_Required work_
Swap "scientific name" for "binomial name" everywhere it occurs in the lines of all the records below, keeping every other word the same. Leave the pictures out of your answer.
══════════
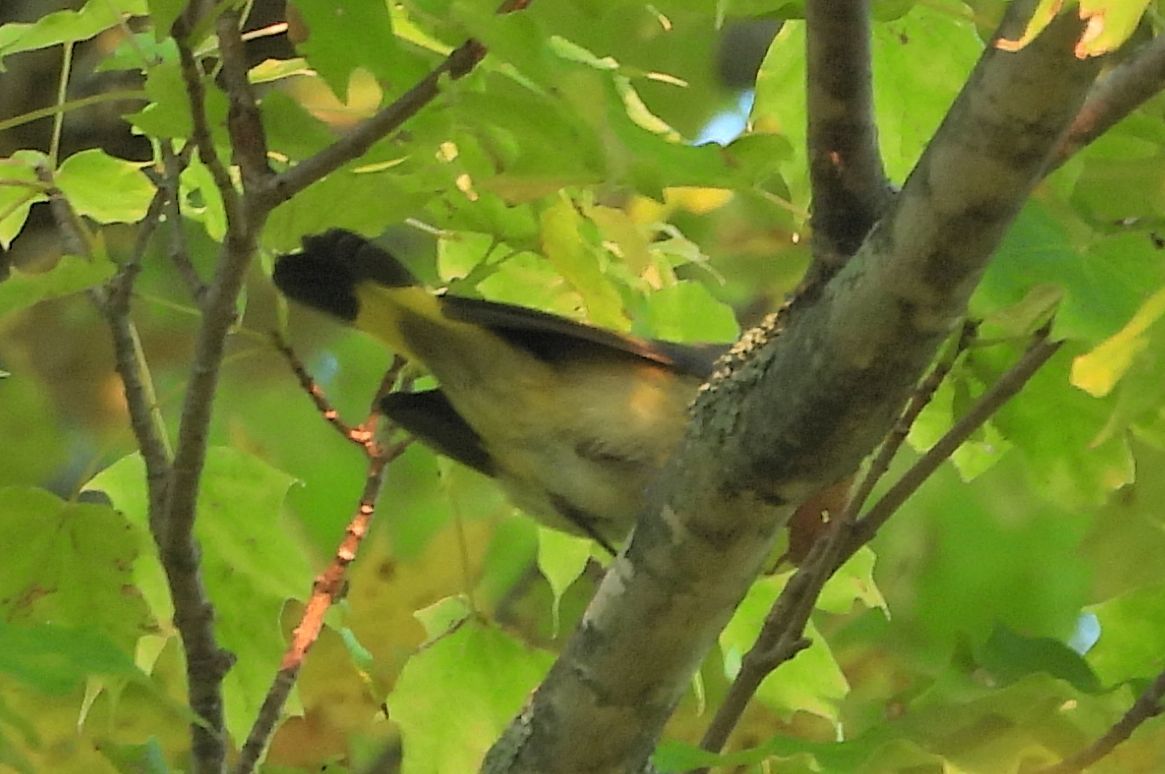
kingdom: Animalia
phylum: Chordata
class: Aves
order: Passeriformes
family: Parulidae
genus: Setophaga
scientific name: Setophaga ruticilla
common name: American redstart
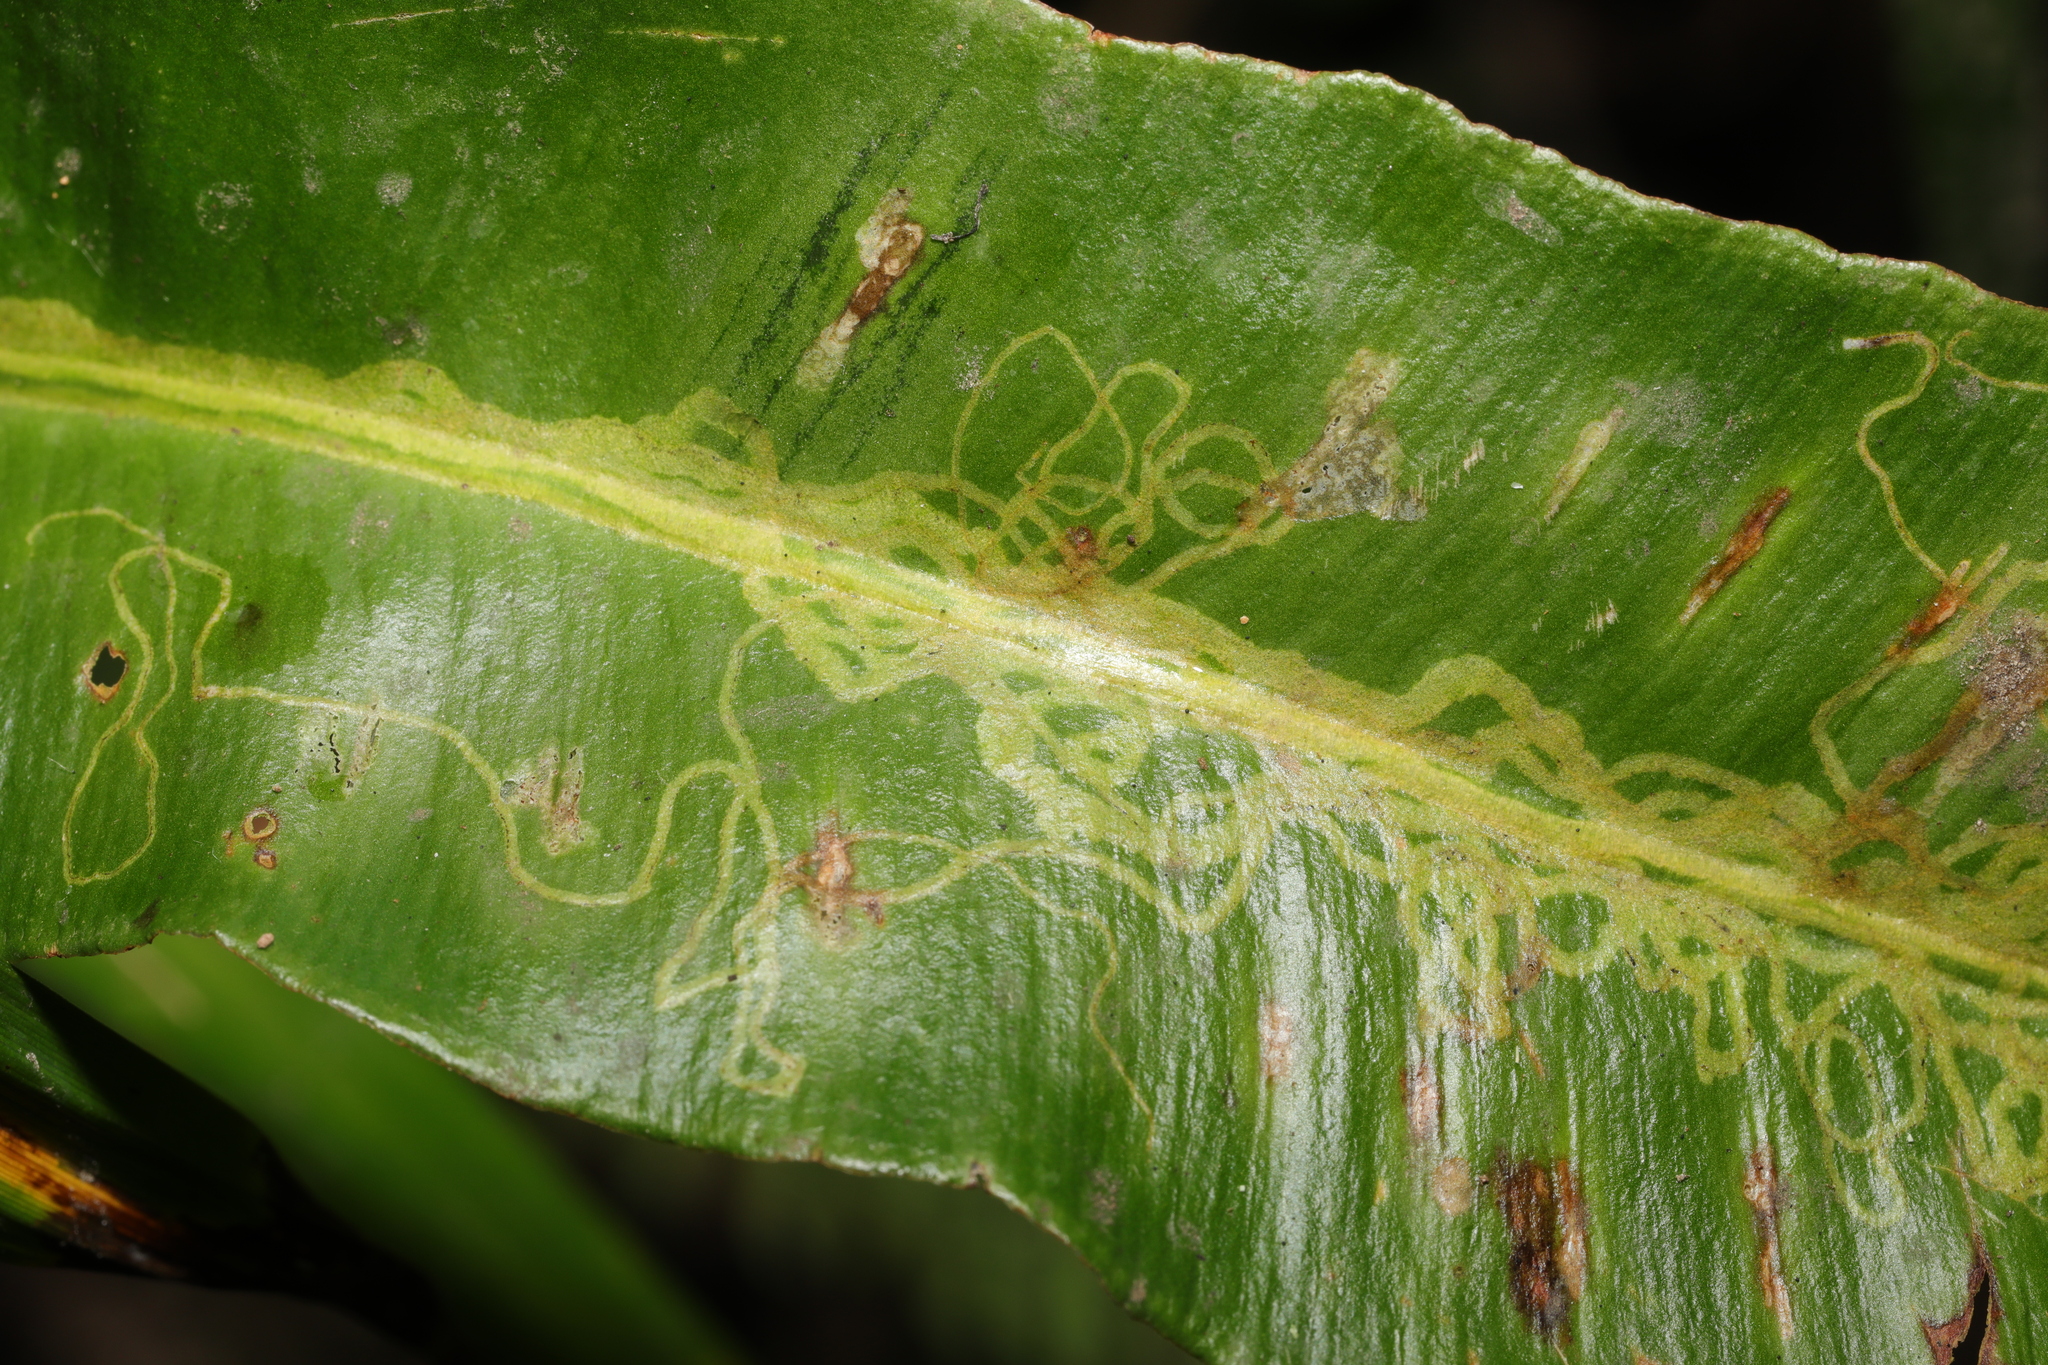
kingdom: Animalia
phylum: Arthropoda
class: Insecta
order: Diptera
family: Agromyzidae
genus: Phytomyza
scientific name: Phytomyza scolopendri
══════════
_Final result_
kingdom: Animalia
phylum: Chordata
class: Aves
order: Passeriformes
family: Parulidae
genus: Setophaga
binomial name: Setophaga ruticilla
common name: American redstart
kingdom: Animalia
phylum: Arthropoda
class: Insecta
order: Diptera
family: Agromyzidae
genus: Phytomyza
binomial name: Phytomyza scolopendri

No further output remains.